TRECHO CITADO:
----
A maratona das cadeiras
Com uma enorme tarefa pela frente o designer Max Lamb é testado em sua primeira linha seriada.
por Bruno Simões
Parece redundante afirmar que a inovação caminha junto à necessidade de transformação - hora movida pela urgência do momento ou então por um olhar curioso à frente de seu tempo. Toda nossa história moderna está pautada por esse princípio - foi assim que depois de anos de experimentos em como curvar a madeira por vapor o marceneiro alemão Michael Thonet conseguiu em 1859 lançar a sua cadeira nº14, a primeira produzida em massa. Seu sistema simples de 6 partes parafusadas permitia montagem rápida e sem especialização, além de otimizar o espaço dentro das caixas de transporte, tornando-a um sucesso comercial como jamais visto antes.
----
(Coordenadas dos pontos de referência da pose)
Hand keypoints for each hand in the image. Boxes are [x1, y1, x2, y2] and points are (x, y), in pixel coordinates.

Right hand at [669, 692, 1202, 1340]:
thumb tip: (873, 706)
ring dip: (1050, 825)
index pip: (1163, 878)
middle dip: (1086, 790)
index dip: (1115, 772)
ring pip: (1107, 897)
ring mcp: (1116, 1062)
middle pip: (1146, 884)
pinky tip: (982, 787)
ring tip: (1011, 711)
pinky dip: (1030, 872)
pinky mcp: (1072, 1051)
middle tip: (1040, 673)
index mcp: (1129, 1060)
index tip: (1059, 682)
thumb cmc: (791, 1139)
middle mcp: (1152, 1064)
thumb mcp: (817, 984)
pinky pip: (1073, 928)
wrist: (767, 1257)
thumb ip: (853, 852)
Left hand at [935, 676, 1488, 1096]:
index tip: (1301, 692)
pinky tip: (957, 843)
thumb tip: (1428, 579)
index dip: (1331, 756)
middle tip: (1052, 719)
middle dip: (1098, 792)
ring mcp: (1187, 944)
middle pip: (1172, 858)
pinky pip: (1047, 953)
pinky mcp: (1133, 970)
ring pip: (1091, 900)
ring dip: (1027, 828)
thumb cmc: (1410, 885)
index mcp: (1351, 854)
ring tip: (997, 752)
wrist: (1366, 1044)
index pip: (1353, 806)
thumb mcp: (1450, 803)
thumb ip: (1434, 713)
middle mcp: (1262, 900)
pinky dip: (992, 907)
----
TAREFAS DO EXERCÍCIO:
A. Resuma o parágrafo do texto sobre as cadeiras que começa com "Parece redundante afirmar", mantendo os fatos principais.
B. Transcreva do texto sobre as cadeiras o trecho que vai de "A maratona das" até "jamais visto antes.".
C. Dê sequência ao texto sobre as cadeiras a partir do ponto em que ele termina.

RESPOSTAS ESCRITAS:
A. A inovação acompanha a necessidade de transformação, movida pela urgência do momento ou por um olhar à frente de seu tempo, e a história moderna segue esse princípio. Depois de anos de experimentos para curvar a madeira por vapor, o marceneiro alemão Michael Thonet lançou em 1859 a cadeira nº14, a primeira produzida em massa. Com 6 partes parafusadas, ela podia ser montada rapidamente e sem especialização e aproveitava melhor o espaço nas caixas de transporte, o que a tornou um sucesso comercial nunca visto antes.

B.
A maratona das cadeiras
Com uma enorme tarefa pela frente o designer Max Lamb é testado em sua primeira linha seriada.
por Bruno Simões
Parece redundante afirmar que a inovação caminha junto à necessidade de transformação - hora movida pela urgência do momento ou então por um olhar curioso à frente de seu tempo. Toda nossa história moderna está pautada por esse princípio - foi assim que depois de anos de experimentos em como curvar a madeira por vapor o marceneiro alemão Michael Thonet conseguiu em 1859 lançar a sua cadeira nº14, a primeira produzida em massa. Seu sistema simples de 6 partes parafusadas permitia montagem rápida e sem especialização, além de otimizar o espaço dentro das caixas de transporte, tornando-a um sucesso comercial como jamais visto antes.

C.
Mas a sequência dessa revolução no campo do design passa por décadas conturbadas de uma virada de século marcada por duas Grandes Guerras que obrigam a indústria a rever seu papel. Mais uma vez a otimização deve ser não somente do desenho, mas também dos processos, pois há um estado de emergência que precisa de respostas imediatas. Nesse cenário o jovem casal Ray e Charles Eames encontra a oportunidade para pôr em prática sua pesquisa com moldes curvados de madeira laminada, uma nova tecnologia que num primeiro momento se torna restrita às forças armadas norte-americanas (inclusive com a produção da tala de perna, criada pelo próprio Charles) e depois se expande por uma série de móveis, como a cadeira LCW, de 1945, que viriam e se tornar os grandes ícones do século XX.
A partir desse momento o que vimos foram décadas recentes de um crescimento vertiginoso do consumo e a grande diversificação de perfis, alguns bastante restritos, como o caso do design-art ou design colecionável. Agora a expressão do autor ganha uma importância em si que vai além da resposta ao problema, sua assinatura é especulada por um mercado que se molda pelo campo das artes e não mais apenas pela reprodutibilidade técnica.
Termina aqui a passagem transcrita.